__Text__
What I can't think of is, why?
- If you want it dashboard switchable function, use a switch or button to set a variable then test the variable in the no-op function or a switch node.
Then use a link node to collect all the wires. To break the link just double-click it and link to a null link that goes nowhere. Or fan-in to a link node, link to a switch then fan-out through another link.
Hi @SteveMann, thanks for the comments but if you see the gif I posted in this thread yesterday you would see I'm not looking for workarounds and it's not like I haven't thought of every one of the workarounds offered by people, it's just that they don't fit.
Untill someone can tell me how to halt flow of messages at runtime
- without adding some combination of inject & flow or global flags
- without modifying / deploying (either breaking wire or adding a noop)
...then it doesn't fit.
I don't think a debug switch/gate node is a big ask and I believe it will be well used. A simple and effective node that would simplify many debug / bypass / link-out situations without the need to modify a flow or litter it with injects and context flags.

__List of tasks__
a. Rewrite the paragraph of the forum post that begins "I don't think a debug switch/gate node" more briefly, keeping its main facts.
b. Reproduce the forum post word for word, from "Untill someone can" up to and including "it doesn't fit.".
c. List the situations that, according to the forum post, the proposed debug switch/gate node would simplify.

__Material provided__
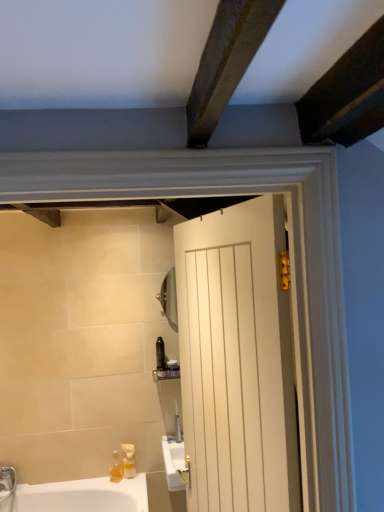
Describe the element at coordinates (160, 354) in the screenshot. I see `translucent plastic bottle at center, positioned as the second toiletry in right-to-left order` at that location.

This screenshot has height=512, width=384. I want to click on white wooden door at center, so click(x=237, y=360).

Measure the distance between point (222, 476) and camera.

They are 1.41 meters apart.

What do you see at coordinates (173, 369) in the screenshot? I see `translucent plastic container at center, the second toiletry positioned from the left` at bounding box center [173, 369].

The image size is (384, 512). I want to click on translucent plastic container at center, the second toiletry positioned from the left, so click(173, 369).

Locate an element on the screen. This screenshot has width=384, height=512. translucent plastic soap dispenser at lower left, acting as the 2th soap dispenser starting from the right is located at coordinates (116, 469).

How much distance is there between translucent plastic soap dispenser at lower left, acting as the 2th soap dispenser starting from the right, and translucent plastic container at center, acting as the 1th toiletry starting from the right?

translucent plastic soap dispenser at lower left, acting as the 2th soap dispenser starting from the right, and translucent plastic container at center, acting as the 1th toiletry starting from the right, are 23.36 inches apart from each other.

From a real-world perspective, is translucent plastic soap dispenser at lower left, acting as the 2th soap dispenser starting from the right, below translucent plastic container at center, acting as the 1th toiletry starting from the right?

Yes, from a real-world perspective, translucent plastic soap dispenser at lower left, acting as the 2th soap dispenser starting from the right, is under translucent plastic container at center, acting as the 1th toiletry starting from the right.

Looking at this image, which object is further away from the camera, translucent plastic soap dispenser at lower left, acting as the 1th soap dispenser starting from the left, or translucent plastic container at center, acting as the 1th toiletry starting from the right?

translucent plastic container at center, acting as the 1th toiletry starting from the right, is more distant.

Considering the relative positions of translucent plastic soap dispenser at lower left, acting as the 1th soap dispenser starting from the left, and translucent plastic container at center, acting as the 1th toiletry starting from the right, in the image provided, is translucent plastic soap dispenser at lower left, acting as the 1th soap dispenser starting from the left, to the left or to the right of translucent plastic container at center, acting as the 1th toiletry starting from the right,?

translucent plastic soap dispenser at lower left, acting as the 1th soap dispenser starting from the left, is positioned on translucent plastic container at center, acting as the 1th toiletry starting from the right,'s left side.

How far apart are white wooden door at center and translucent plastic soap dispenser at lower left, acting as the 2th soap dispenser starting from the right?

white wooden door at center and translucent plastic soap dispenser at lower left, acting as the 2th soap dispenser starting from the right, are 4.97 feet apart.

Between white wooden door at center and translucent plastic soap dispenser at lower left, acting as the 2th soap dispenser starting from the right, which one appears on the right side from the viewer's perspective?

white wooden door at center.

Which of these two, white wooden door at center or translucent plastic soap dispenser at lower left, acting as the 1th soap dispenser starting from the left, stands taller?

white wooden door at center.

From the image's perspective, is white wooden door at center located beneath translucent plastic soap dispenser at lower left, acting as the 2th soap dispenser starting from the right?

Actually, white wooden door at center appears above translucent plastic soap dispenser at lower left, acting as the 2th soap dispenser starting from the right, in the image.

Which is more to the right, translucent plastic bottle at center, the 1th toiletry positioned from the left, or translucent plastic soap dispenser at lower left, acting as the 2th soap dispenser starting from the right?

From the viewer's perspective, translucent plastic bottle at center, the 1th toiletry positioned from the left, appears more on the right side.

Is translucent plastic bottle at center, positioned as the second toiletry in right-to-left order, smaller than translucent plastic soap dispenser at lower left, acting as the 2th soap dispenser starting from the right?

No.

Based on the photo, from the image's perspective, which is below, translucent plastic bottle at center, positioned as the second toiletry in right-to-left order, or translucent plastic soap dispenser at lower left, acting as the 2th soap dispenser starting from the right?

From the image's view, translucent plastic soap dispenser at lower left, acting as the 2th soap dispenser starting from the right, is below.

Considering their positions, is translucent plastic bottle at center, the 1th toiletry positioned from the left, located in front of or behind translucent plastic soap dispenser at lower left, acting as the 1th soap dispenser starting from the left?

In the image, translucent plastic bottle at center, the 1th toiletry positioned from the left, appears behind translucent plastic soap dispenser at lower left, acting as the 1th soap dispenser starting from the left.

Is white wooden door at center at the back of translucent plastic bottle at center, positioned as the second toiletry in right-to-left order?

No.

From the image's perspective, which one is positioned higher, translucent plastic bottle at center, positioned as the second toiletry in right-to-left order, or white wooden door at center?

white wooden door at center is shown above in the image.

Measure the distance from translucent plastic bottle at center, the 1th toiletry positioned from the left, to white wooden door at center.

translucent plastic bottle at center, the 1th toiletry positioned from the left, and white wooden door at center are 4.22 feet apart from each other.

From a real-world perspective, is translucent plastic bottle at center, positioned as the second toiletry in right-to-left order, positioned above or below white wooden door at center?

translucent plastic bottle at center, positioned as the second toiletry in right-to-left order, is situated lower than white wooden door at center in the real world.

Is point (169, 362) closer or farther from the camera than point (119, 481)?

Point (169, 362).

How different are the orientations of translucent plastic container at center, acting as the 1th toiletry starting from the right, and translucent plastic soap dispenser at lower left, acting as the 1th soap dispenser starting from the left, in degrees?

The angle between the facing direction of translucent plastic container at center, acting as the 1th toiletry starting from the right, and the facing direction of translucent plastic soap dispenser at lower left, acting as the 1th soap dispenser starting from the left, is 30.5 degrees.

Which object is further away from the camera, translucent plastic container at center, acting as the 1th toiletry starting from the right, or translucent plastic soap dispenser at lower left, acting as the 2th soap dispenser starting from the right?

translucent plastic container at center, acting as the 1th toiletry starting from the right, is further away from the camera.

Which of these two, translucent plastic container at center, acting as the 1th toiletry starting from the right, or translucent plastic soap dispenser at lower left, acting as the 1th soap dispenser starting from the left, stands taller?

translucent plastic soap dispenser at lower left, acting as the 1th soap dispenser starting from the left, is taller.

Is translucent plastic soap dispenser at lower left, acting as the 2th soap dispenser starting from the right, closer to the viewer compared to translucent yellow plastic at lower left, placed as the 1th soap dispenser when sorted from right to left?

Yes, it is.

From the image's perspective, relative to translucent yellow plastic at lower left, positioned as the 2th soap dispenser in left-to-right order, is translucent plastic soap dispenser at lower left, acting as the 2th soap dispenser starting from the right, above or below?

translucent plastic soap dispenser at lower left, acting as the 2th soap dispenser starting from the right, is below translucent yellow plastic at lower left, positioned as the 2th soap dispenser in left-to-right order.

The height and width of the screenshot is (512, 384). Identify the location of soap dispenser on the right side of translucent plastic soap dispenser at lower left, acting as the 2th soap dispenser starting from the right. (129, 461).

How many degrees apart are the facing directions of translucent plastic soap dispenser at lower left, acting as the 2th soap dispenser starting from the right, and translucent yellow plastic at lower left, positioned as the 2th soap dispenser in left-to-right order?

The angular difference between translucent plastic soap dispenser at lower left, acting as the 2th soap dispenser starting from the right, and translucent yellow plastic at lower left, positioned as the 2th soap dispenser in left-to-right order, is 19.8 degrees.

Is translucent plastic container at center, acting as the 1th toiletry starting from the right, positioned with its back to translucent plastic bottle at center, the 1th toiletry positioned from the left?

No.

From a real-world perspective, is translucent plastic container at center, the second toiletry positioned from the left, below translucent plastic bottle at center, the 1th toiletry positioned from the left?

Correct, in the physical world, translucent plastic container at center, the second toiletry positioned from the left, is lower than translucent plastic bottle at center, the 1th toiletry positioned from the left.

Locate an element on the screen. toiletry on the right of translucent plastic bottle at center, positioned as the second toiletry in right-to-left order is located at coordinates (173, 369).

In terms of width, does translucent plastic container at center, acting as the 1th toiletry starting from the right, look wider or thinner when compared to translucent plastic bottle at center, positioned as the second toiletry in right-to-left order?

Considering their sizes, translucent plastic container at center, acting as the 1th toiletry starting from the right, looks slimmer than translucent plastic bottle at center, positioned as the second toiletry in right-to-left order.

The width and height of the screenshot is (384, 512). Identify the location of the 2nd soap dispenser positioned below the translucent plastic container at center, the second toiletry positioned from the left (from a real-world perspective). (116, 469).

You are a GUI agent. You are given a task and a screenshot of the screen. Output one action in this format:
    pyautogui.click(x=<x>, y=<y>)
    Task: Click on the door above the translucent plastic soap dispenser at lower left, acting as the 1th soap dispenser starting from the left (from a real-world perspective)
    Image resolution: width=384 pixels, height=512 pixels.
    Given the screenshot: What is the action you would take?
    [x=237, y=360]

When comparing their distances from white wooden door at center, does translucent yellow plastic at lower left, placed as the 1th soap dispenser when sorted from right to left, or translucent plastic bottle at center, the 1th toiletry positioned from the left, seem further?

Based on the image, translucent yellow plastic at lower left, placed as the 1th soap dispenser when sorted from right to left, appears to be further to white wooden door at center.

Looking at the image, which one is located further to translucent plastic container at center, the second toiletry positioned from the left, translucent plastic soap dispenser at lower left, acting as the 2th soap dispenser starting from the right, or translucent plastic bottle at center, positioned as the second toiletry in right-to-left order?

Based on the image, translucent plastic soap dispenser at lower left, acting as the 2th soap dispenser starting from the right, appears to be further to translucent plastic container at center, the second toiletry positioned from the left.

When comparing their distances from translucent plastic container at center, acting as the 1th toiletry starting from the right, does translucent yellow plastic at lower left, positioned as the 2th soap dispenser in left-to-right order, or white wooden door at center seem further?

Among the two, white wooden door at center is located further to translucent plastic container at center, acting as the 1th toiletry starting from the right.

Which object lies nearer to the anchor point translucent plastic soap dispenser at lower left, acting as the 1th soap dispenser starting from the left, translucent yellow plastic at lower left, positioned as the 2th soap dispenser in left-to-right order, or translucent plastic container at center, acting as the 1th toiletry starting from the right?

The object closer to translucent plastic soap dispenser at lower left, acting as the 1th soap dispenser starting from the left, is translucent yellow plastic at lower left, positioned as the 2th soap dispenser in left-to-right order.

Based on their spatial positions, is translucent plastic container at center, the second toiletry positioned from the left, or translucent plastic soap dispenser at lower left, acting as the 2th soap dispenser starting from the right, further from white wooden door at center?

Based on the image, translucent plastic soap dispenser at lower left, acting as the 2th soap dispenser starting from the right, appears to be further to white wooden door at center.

__Solutions per task__
a. The writer thinks a debug switch/gate node is a reasonable request that would be widely used. It would be simple and effective, easing debug, bypass, and link-out situations without modifying a flow or filling it with injects and context flags.

b.
Untill someone can tell me how to halt flow of messages at runtime
- without adding some combination of inject & flow or global flags
- without modifying / deploying (either breaking wire or adding a noop)
...then it doesn't fit.

c.
- debug
- bypass
- link-out